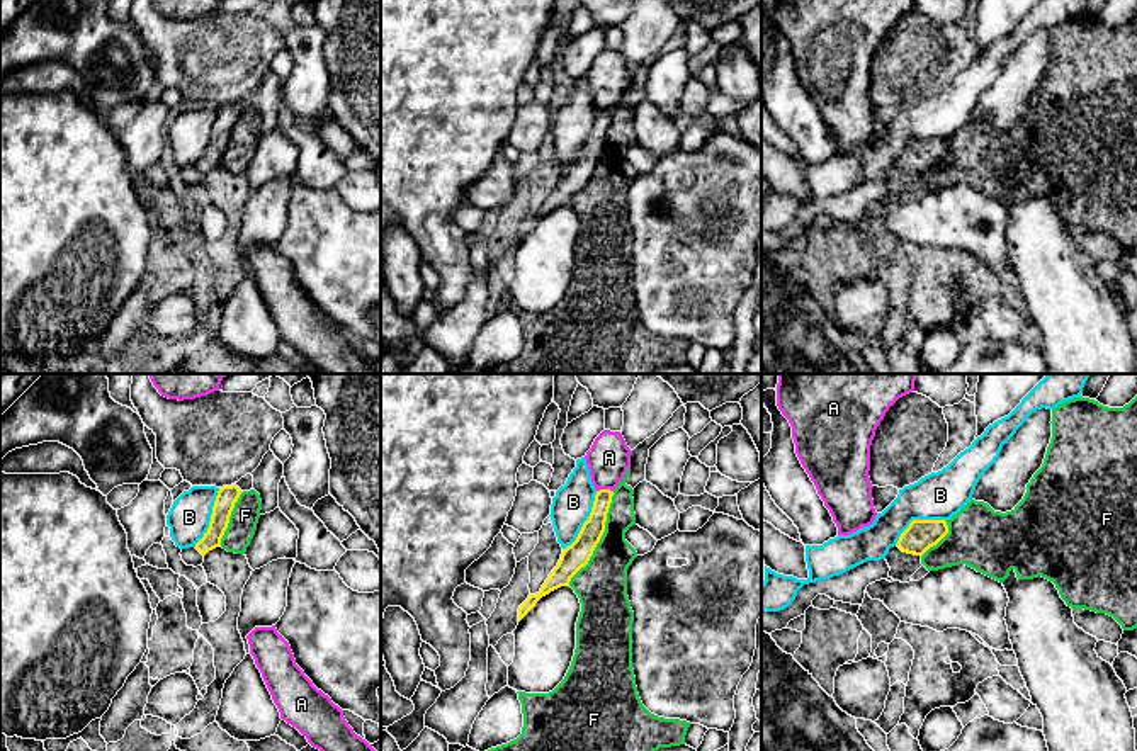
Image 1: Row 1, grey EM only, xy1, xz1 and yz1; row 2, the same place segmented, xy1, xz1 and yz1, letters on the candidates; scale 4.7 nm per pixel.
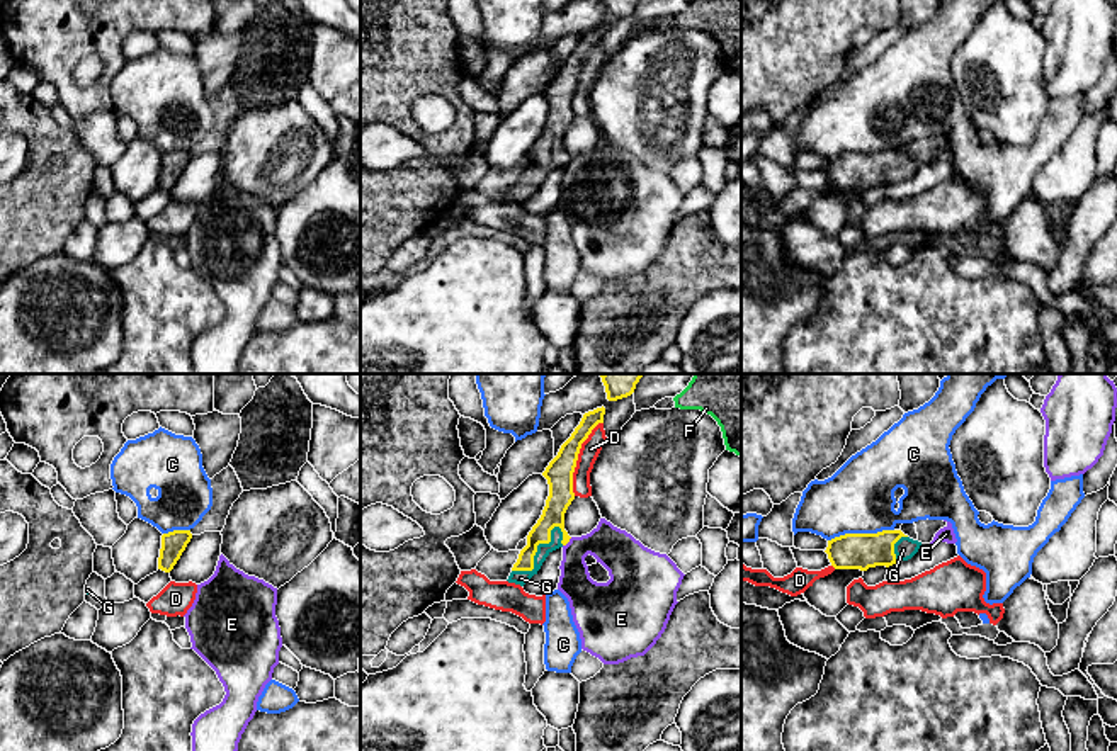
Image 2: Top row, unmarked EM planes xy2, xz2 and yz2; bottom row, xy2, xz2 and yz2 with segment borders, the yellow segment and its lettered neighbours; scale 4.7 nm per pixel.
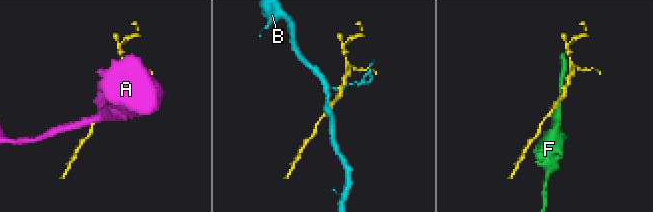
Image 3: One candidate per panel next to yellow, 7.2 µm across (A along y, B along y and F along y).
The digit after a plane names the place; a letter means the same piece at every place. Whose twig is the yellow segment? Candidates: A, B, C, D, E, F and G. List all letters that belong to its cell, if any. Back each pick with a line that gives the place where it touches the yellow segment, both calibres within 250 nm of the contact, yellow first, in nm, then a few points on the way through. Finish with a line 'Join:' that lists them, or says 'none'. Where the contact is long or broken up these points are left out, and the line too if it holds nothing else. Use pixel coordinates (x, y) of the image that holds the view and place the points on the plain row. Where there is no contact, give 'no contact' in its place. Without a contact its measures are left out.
G: contact xz2 (536, 170); calibres 110 and 70 nm; way xz2 (553, 135), (549, 152), (536, 170), (532, 187), (521, 197)
Join: G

···

## [TASK]
Because only the text is wanted, repeat all the entries exactly and leave out the pictures.

## [SOLUTION TO THE EXERCISE]
Image 1: Row 1, grey EM only, xy1, xz1 and yz1; row 2, the same place segmented, xy1, xz1 and yz1, letters on the candidates; scale 4.7 nm per pixel.
Image 2: Top row, unmarked EM planes xy2, xz2 and yz2; bottom row, xy2, xz2 and yz2 with segment borders, the yellow segment and its lettered neighbours; scale 4.7 nm per pixel.
Image 3: One candidate per panel next to yellow, 7.2 µm across (A along y, B along y and F along y).
The digit after a plane names the place; a letter means the same piece at every place. Whose twig is the yellow segment? Candidates: A, B, C, D, E, F and G. List all letters that belong to its cell, if any. Back each pick with a line that gives the place where it touches the yellow segment, both calibres within 250 nm of the contact, yellow first, in nm, then a few points on the way through. Finish with a line 'Join:' that lists them, or says 'none'. Where the contact is long or broken up these points are left out, and the line too if it holds nothing else. Use pixel coordinates (x, y) of the image that holds the view and place the points on the plain row. Where there is no contact, give 'no contact' in its place. Without a contact its measures are left out.
G: contact xz2 (536, 170); calibres 110 and 70 nm; way xz2 (553, 135), (549, 152), (536, 170), (532, 187), (521, 197)
Join: G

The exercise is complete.